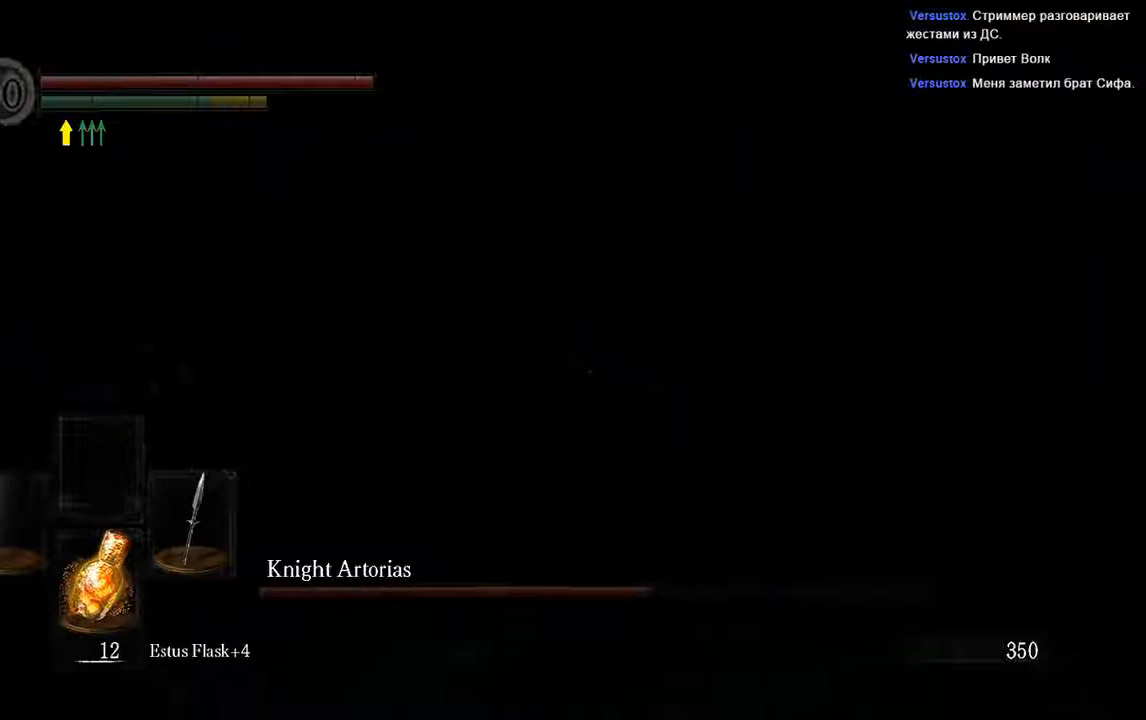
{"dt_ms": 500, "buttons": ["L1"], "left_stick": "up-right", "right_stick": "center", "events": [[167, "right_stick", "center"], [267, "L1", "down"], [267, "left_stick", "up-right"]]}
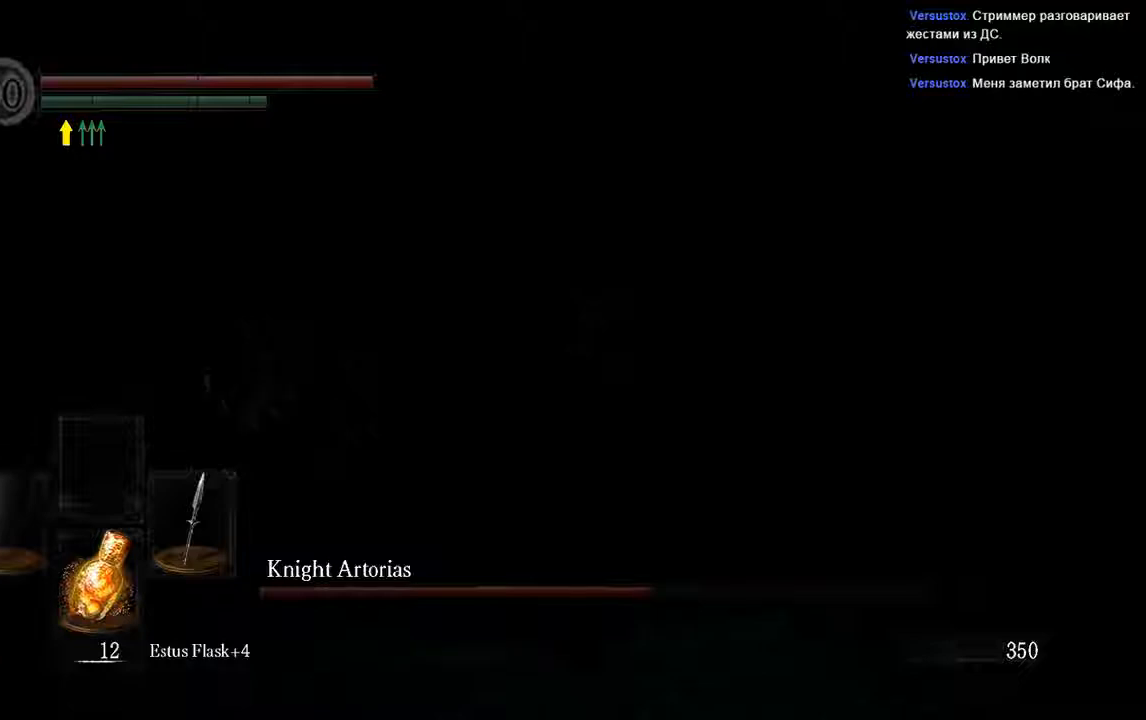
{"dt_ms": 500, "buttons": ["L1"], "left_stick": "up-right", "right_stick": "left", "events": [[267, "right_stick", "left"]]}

##########

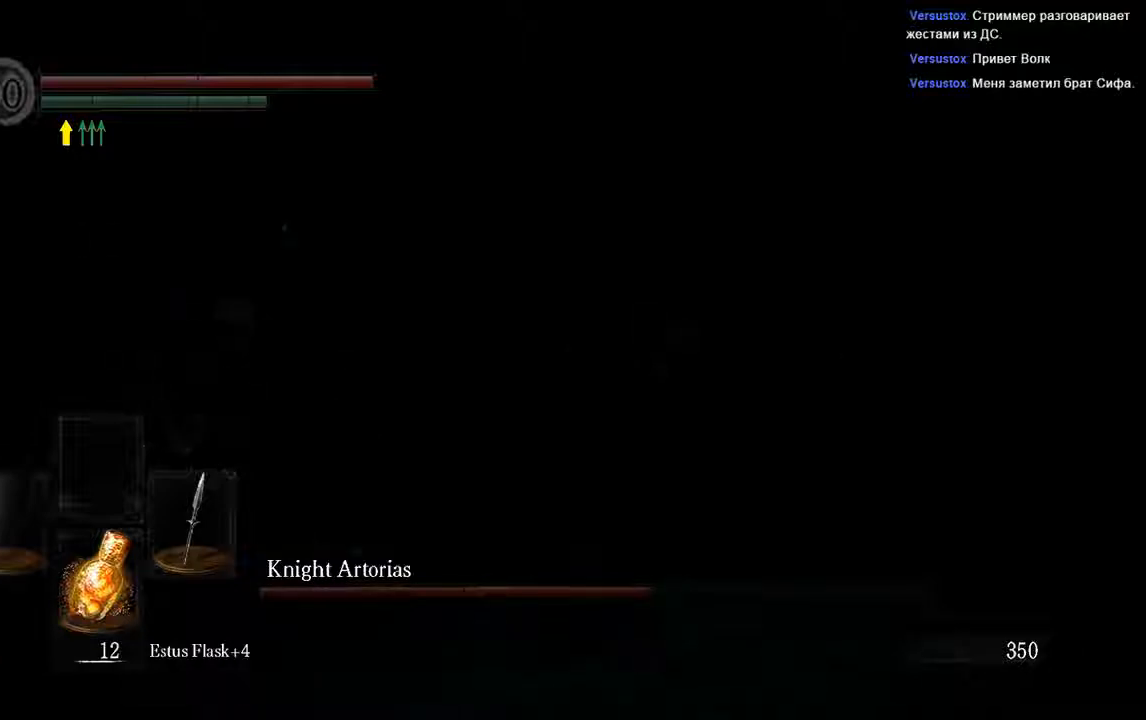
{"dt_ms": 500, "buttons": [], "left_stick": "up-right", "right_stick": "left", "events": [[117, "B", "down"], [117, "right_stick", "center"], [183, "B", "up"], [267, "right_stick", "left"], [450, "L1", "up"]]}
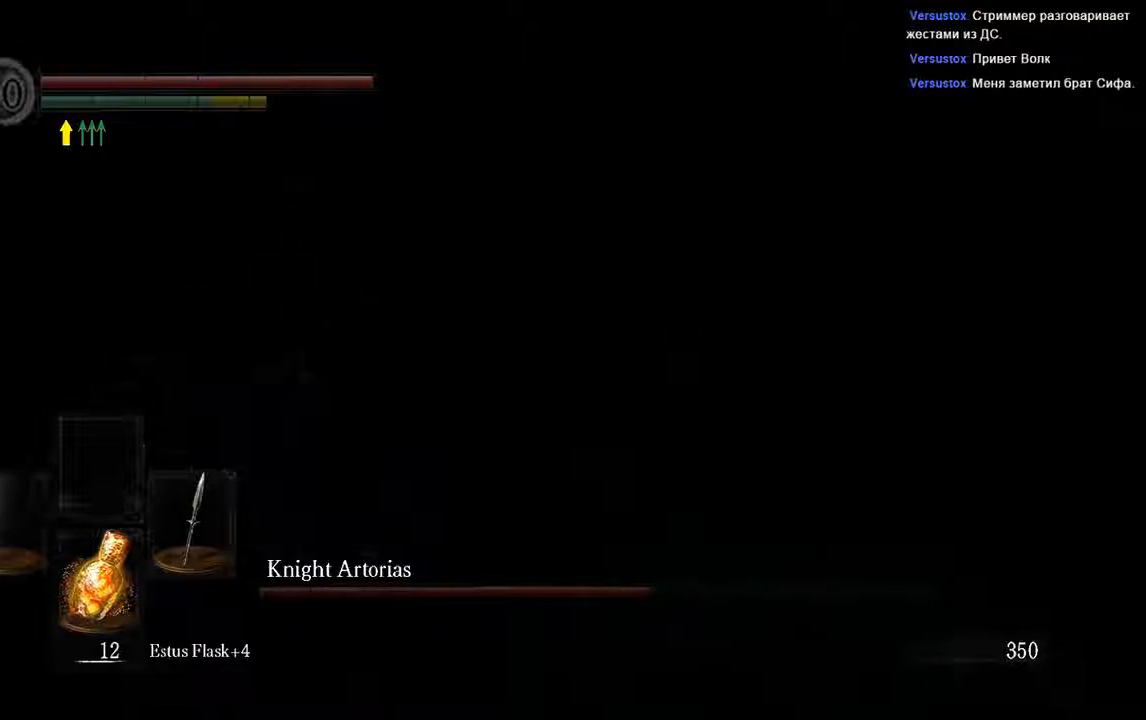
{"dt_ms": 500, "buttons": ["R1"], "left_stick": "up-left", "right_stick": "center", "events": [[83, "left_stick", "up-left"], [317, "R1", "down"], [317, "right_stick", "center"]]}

##########

EXERCISE DESCRIPTION:
Lines containing the word "down": copy each of them from the material.

SOLUTION FOR THIS EXERCISE:
{"dt_ms": 500, "buttons": ["L1"], "left_stick": "up-right", "right_stick": "center", "events": [[167, "right_stick", "center"], [267, "L1", "down"], [267, "left_stick", "up-right"]]}
{"dt_ms": 500, "buttons": [], "left_stick": "up-right", "right_stick": "left", "events": [[117, "B", "down"], [117, "right_stick", "center"], [183, "B", "up"], [267, "right_stick", "left"], [450, "L1", "up"]]}
{"dt_ms": 500, "buttons": ["R1"], "left_stick": "up-left", "right_stick": "center", "events": [[83, "left_stick", "up-left"], [317, "R1", "down"], [317, "right_stick", "center"]]}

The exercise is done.